Altmış yıldır, İslam coğrafyasının tam kalbine bir hançer gibi saplanan ve bu altmış yıl boyunca, insanlık dışı saldırılarını aralıksız sürdüren “Katil Amerika'nın soysuz uşağı Siyonist İsrail”, bu son saldırısı ile sırtlanları dahi dehşete düşürecek bir vahşete imza atmıştır.
İsrail bu büyük vahşete imza atarken, arkasında sadece Amerika yoktu. Kalemlerinden kan damlayan bir sürü aslını, tarihini, kültürünü ve tüm değerlerini inkar eden kalemşorlar vardı. Bu kalemşorlar o kadar İsrail hayranıydı ki, bütün dünya İsrail'in vahşetlerini telin ederken onlar alkışlıyordu. Altmış yıl boyunca, bütün dünya İsrail'i “terör devleti” olarak nitelerken, bizim İsrail hayranı kalemşorlar; işlenen bu cinayetler karşısında, vatanını ve namusunu savunanları sürekli “terörist ve militan” olarak sıfatlandırdılar.

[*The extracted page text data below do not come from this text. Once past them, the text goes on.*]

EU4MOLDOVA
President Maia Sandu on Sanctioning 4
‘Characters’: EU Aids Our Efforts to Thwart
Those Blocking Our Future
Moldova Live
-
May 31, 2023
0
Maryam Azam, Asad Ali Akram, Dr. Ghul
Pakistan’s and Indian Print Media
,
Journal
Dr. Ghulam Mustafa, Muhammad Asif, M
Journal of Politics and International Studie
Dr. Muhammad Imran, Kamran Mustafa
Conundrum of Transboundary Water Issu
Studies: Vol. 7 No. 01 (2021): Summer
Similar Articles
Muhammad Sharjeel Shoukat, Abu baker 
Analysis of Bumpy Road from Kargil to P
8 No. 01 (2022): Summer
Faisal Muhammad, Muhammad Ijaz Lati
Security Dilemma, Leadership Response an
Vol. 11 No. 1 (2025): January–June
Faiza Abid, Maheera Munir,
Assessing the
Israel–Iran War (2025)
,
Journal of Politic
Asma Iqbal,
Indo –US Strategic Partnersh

Yahudi uşaklığını büyük bir zevkle sürdüren bu aslını inkar eden kalemşorlar, İsrail'i mazur göstermek için, HAMAS tarafından ateşkesin delindiği haberlerini ve benzeri iftiraları, hiç utanmadan aralıksız sürdürdüler. Şu elin gavurunun yaptığı araştırmaya bakın da, belki biraz utanırsınız
Independent gazetesinin Ortadoğu konularındaki deneyimli muhabiri Robert fisk ise, “Liderler yalan söylüyor, siviller ölüyor ve tarihten ders alınmıyor” başlıklı yazısında büyük devletlerin krize bakışlarını şöyle irdeliyor: “Bush yönetiminin tepkisi ve Gordon Brown'ın anmaya değmeyecek pısırıklıktaki uyarısı, Araplar için yıllardır bildikleri bir şeyi yeniden hatırlatıyor: “Hasımlarınıza karşı ne kadar mücadele ederseniz edin, batı her zaman İsrail'in yanında olacaktır.” Tabii baba Bush`tan oğluna, Clinton'dan Blair ve Brown'a kadar batılı liderlerden de taraflara itidal çağrıları; sanki hem Filistinliler hem de İsraillilerin ikisi de F-18 savaş uçakları, topçu bataryaları ve Merkava tanklarına sahip... Hamas'ın el yapımı roketleri 8 yılda yalnızca 20 İsraillinin ölümüne neden oldu... İsrail savaş uçaklarının bir günlük baskının bilançosu 320 ölü...”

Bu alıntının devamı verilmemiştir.